■ Stated problem
Copy every line of the records below word for word, keeping the spelling, capitalization and order unchanged.
──────── Record excerpts ────────
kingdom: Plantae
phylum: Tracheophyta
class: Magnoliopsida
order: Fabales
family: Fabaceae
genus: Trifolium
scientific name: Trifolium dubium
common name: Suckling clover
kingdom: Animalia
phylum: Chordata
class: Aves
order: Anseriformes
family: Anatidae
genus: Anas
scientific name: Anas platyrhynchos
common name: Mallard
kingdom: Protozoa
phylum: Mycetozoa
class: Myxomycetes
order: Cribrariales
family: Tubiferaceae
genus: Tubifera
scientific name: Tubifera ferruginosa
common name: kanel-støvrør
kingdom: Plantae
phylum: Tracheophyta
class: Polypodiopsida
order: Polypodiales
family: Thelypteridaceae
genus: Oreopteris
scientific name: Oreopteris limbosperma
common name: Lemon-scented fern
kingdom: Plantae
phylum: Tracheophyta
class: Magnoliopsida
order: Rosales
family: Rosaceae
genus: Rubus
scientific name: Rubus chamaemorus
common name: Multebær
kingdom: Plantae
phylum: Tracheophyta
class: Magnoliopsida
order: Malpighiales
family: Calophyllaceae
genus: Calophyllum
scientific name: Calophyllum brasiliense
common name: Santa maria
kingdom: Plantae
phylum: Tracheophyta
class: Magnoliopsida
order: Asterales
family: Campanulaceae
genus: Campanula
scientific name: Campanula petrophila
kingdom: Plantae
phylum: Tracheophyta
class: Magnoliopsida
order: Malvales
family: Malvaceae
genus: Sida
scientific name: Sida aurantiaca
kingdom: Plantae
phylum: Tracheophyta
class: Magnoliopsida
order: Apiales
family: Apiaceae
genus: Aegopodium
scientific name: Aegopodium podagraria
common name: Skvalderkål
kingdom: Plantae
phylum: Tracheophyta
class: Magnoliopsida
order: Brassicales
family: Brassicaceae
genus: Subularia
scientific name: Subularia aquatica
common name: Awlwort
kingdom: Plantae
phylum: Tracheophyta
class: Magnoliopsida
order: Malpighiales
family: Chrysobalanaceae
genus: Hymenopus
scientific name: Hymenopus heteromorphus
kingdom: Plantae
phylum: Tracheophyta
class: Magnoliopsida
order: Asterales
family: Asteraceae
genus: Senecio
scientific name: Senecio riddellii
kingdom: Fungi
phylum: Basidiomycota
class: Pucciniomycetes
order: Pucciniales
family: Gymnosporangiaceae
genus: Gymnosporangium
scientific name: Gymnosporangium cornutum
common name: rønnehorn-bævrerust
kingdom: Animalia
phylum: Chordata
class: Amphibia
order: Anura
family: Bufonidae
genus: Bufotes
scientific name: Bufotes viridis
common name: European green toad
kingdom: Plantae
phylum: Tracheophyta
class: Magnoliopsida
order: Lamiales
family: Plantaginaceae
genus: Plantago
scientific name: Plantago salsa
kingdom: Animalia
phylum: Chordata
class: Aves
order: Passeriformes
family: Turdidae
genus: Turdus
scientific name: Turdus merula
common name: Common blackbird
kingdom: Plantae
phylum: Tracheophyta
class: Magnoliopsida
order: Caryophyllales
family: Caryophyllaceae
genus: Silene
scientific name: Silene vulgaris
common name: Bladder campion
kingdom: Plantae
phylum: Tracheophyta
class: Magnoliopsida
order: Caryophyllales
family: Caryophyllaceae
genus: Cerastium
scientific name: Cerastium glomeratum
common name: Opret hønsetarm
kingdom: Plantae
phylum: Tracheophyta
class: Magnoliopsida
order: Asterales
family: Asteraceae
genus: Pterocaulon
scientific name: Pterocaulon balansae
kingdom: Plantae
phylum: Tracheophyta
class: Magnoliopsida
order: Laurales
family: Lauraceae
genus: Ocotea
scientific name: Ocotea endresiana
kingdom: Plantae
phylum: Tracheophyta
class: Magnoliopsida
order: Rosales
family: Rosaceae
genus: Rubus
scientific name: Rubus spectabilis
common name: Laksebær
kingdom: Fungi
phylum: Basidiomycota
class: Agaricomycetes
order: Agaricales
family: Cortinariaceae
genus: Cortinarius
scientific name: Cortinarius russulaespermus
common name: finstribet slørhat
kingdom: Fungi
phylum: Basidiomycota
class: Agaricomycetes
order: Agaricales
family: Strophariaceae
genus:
────────
■ Task result
kingdom: Plantae
phylum: Tracheophyta
class: Magnoliopsida
order: Fabales
family: Fabaceae
genus: Trifolium
scientific name: Trifolium dubium
common name: Suckling clover
kingdom: Animalia
phylum: Chordata
class: Aves
order: Anseriformes
family: Anatidae
genus: Anas
scientific name: Anas platyrhynchos
common name: Mallard
kingdom: Protozoa
phylum: Mycetozoa
class: Myxomycetes
order: Cribrariales
family: Tubiferaceae
genus: Tubifera
scientific name: Tubifera ferruginosa
common name: kanel-støvrør
kingdom: Plantae
phylum: Tracheophyta
class: Polypodiopsida
order: Polypodiales
family: Thelypteridaceae
genus: Oreopteris
scientific name: Oreopteris limbosperma
common name: Lemon-scented fern
kingdom: Plantae
phylum: Tracheophyta
class: Magnoliopsida
order: Rosales
family: Rosaceae
genus: Rubus
scientific name: Rubus chamaemorus
common name: Multebær
kingdom: Plantae
phylum: Tracheophyta
class: Magnoliopsida
order: Malpighiales
family: Calophyllaceae
genus: Calophyllum
scientific name: Calophyllum brasiliense
common name: Santa maria
kingdom: Plantae
phylum: Tracheophyta
class: Magnoliopsida
order: Asterales
family: Campanulaceae
genus: Campanula
scientific name: Campanula petrophila
kingdom: Plantae
phylum: Tracheophyta
class: Magnoliopsida
order: Malvales
family: Malvaceae
genus: Sida
scientific name: Sida aurantiaca
kingdom: Plantae
phylum: Tracheophyta
class: Magnoliopsida
order: Apiales
family: Apiaceae
genus: Aegopodium
scientific name: Aegopodium podagraria
common name: Skvalderkål
kingdom: Plantae
phylum: Tracheophyta
class: Magnoliopsida
order: Brassicales
family: Brassicaceae
genus: Subularia
scientific name: Subularia aquatica
common name: Awlwort
kingdom: Plantae
phylum: Tracheophyta
class: Magnoliopsida
order: Malpighiales
family: Chrysobalanaceae
genus: Hymenopus
scientific name: Hymenopus heteromorphus
kingdom: Plantae
phylum: Tracheophyta
class: Magnoliopsida
order: Asterales
family: Asteraceae
genus: Senecio
scientific name: Senecio riddellii
kingdom: Fungi
phylum: Basidiomycota
class: Pucciniomycetes
order: Pucciniales
family: Gymnosporangiaceae
genus: Gymnosporangium
scientific name: Gymnosporangium cornutum
common name: rønnehorn-bævrerust
kingdom: Animalia
phylum: Chordata
class: Amphibia
order: Anura
family: Bufonidae
genus: Bufotes
scientific name: Bufotes viridis
common name: European green toad
kingdom: Plantae
phylum: Tracheophyta
class: Magnoliopsida
order: Lamiales
family: Plantaginaceae
genus: Plantago
scientific name: Plantago salsa
kingdom: Animalia
phylum: Chordata
class: Aves
order: Passeriformes
family: Turdidae
genus: Turdus
scientific name: Turdus merula
common name: Common blackbird
kingdom: Plantae
phylum: Tracheophyta
class: Magnoliopsida
order: Caryophyllales
family: Caryophyllaceae
genus: Silene
scientific name: Silene vulgaris
common name: Bladder campion
kingdom: Plantae
phylum: Tracheophyta
class: Magnoliopsida
order: Caryophyllales
family: Caryophyllaceae
genus: Cerastium
scientific name: Cerastium glomeratum
common name: Opret hønsetarm
kingdom: Plantae
phylum: Tracheophyta
class: Magnoliopsida
order: Asterales
family: Asteraceae
genus: Pterocaulon
scientific name: Pterocaulon balansae
kingdom: Plantae
phylum: Tracheophyta
class: Magnoliopsida
order: Laurales
family: Lauraceae
genus: Ocotea
scientific name: Ocotea endresiana
kingdom: Plantae
phylum: Tracheophyta
class: Magnoliopsida
order: Rosales
family: Rosaceae
genus: Rubus
scientific name: Rubus spectabilis
common name: Laksebær
kingdom: Fungi
phylum: Basidiomycota
class: Agaricomycetes
order: Agaricales
family: Cortinariaceae
genus: Cortinarius
scientific name: Cortinarius russulaespermus
common name: finstribet slørhat
kingdom: Fungi
phylum: Basidiomycota
class: Agaricomycetes
order: Agaricales
family: Strophariaceae
genus:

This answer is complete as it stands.